* EXCERPTED PASSAGE:

A protester holds portraits of US journalists Euna Lee (right) and Laura Ling, who have been detained by North Korea, during a rally demanding a release of the journalists, in Seoul, South Korea.

A protester holds portraits of US journalists Euna Lee (right) and Laura Ling, who have been detained by North Korea, during a rally demanding a release of the journalists, in Seoul, South Korea.

North Korea put two US journalists on trial yesterday on charges of illegally entering the state with "hostile intent", in a case that could worsen tension with Washington after Pyongyang's nuclear test last week.

The journalists, Euna Lee and Laura Ling of the US media outlet Current TV, were arrested in March near the border between China and North Korea while working on a story. The TV network was co-founded by former US Vice President Al Gore.

North Korea's KCNA news agency said in a one-sentence dispatch that the trial would begin at 0600 GMT (3 p.m. local time) at one of the country's highest courts.

Experts say the pair could face a sentence of 10 years or more of hard labour in the reclusive state. They add a guilty verdict is almost certain in a North Korean justice system that protects the unquestioned rule of leader Kim Jong-il.

Analysts said the two had become bargaining chips in high-stakes negotiations with the United States, which has long sought to end the North's nuclear ambitions.

* APPLY WHAT YOU READ:
a: In the entries below, copy out verbatim the lines from the one containing "FF 33 E3[连续发送100条]" up to and including the one containing "55 20 00 1A A0 01 00 00 FA".
b: Write a continuation of the report on the journalists' trial, starting after its final sentence.
The report on the journalists' trial has no connection to the entries that follow it.

* INFORMATION:
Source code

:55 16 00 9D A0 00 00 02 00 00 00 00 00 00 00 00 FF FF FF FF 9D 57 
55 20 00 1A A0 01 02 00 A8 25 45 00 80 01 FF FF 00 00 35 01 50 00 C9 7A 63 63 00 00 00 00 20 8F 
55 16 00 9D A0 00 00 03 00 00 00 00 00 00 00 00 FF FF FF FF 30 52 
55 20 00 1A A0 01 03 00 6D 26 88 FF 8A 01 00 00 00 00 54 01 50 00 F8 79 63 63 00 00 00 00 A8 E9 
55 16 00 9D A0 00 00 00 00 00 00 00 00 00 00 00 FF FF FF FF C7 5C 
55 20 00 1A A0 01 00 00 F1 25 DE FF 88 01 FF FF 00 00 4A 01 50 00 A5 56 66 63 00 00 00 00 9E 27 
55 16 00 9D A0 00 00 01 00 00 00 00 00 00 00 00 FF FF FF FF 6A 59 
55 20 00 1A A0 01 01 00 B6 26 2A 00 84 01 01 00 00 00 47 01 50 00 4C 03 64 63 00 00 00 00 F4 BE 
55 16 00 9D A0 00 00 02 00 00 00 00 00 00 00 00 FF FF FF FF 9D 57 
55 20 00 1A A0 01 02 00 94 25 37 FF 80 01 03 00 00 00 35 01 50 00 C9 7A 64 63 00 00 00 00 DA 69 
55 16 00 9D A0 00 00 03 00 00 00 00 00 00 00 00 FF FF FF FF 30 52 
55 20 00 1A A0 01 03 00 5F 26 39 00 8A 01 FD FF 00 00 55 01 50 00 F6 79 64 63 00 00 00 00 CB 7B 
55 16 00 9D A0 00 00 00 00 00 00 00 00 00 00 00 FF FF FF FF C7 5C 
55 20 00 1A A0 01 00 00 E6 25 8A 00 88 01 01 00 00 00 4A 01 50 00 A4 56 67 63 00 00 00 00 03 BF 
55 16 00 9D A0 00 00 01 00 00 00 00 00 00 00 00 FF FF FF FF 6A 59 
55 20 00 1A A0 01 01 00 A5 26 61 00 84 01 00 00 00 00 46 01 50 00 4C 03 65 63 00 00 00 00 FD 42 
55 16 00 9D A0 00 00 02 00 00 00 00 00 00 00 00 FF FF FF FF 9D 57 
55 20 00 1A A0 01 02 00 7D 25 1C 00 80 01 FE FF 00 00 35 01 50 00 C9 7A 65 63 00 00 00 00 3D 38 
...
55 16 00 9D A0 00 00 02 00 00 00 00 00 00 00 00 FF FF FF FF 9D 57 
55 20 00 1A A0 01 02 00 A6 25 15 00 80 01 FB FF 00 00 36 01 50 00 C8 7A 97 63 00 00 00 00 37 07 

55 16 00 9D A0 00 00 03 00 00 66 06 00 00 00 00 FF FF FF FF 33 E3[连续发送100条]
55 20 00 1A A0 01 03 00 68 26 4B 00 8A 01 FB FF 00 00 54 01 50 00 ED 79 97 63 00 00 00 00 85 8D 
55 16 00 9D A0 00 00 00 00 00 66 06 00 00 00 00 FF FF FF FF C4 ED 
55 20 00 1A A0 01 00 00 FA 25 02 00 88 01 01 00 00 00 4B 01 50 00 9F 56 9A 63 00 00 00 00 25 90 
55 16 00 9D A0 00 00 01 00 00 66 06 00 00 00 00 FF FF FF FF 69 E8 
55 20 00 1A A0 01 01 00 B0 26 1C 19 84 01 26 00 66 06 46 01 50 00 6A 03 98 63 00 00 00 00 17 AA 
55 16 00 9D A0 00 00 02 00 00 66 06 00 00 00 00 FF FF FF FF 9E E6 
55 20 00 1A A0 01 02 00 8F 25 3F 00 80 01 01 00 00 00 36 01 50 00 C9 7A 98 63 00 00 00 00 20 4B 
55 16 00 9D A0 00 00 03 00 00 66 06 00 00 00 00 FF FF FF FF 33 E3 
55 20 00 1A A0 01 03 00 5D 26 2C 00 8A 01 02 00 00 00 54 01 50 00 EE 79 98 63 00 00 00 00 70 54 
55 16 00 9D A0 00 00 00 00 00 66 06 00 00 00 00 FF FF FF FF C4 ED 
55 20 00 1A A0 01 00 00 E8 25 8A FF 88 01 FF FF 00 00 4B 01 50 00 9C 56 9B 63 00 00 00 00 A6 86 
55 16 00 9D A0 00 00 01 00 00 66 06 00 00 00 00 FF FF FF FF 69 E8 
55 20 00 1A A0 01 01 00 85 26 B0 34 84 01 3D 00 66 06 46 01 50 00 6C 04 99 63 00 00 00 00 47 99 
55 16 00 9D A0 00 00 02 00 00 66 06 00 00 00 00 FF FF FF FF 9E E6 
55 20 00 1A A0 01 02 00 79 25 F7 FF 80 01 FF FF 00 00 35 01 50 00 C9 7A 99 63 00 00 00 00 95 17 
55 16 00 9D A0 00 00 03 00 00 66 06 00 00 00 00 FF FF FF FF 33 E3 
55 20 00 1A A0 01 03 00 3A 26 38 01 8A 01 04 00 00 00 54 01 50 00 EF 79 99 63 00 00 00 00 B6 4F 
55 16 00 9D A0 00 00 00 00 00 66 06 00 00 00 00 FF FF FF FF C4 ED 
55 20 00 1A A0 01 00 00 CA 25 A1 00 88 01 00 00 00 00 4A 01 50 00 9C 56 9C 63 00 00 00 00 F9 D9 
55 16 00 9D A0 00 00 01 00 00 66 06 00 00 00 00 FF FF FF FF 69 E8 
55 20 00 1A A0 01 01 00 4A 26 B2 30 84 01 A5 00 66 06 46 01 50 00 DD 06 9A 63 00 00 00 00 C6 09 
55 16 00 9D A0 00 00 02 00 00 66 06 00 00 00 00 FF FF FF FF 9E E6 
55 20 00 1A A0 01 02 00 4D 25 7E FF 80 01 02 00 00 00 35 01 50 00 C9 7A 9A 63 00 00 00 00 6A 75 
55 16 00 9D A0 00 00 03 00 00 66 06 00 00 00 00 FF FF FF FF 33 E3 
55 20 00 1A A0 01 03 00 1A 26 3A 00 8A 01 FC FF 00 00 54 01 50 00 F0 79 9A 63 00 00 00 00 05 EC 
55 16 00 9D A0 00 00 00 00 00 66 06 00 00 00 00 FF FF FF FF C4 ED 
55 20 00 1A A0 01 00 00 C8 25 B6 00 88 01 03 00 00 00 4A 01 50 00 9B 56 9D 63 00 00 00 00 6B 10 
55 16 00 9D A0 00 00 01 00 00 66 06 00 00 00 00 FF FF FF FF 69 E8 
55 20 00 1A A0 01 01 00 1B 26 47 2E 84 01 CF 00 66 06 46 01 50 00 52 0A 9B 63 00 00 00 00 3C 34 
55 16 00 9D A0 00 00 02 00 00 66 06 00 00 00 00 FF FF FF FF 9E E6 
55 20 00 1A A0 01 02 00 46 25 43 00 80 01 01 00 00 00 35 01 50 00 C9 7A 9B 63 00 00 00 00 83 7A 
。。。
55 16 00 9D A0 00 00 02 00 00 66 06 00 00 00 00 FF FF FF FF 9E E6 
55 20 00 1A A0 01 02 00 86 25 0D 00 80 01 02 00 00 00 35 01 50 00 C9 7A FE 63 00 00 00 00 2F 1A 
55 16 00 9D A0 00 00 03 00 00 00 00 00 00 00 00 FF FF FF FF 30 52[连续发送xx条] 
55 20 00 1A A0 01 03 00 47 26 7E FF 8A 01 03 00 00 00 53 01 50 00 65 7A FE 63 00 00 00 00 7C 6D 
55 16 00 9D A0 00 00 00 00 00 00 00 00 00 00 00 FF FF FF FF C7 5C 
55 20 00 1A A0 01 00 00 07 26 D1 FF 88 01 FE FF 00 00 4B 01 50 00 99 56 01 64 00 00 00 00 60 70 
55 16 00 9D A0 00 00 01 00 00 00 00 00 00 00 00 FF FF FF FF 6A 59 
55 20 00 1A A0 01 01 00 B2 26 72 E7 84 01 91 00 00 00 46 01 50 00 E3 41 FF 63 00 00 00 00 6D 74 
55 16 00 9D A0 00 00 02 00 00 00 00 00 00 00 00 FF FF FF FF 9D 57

* RESPONSES BY ITEM NUMBER:
a:
55 16 00 9D A0 00 00 03 00 00 66 06 00 00 00 00 FF FF FF FF 33 E3[连续发送100条]
55 20 00 1A A0 01 03 00 68 26 4B 00 8A 01 FB FF 00 00 54 01 50 00 ED 79 97 63 00 00 00 00 85 8D 
55 16 00 9D A0 00 00 00 00 00 66 06 00 00 00 00 FF FF FF FF C4 ED 
55 20 00 1A A0 01 00 00 FA 25 02 00 88 01 01 00 00 00 4B 01 50 00 9F 56 9A 63 00 00 00 00 25 90 

b:
"The country is being very careful in dealing with the two US citizens and is aware of international attention and the implications of the case," said Park Jeong-woo, a law professor at Kookmin University and an expert in the North's legal system.

Little has been heard of the two journalists since their arrest but they were seen last month by Sweden's ambassador to Pyongyang on behalf of Washington, which has no diplomatic ties with North Korea.

"When I first got here, I cried so much. Now, I cry less," Ms Ling was quoted as saying in a letter sent to her sister in May. Human rights groups have said jails in impoverished North Korea are brutal, with torture common and prisoners often killed through malnutrition and abuse.

Prior to the trial, the families of the journalists called for North Korea to quickly release Ms Lee, who has a four-year-old daughter, and Ms Ling, who was being treated for an ulcer.

"We aren't certain of the details of what happened on March 17, but we can say with absolute certainty that when the girls left US soil, they never intended to set foot onto North Korean territory," they said in a statement.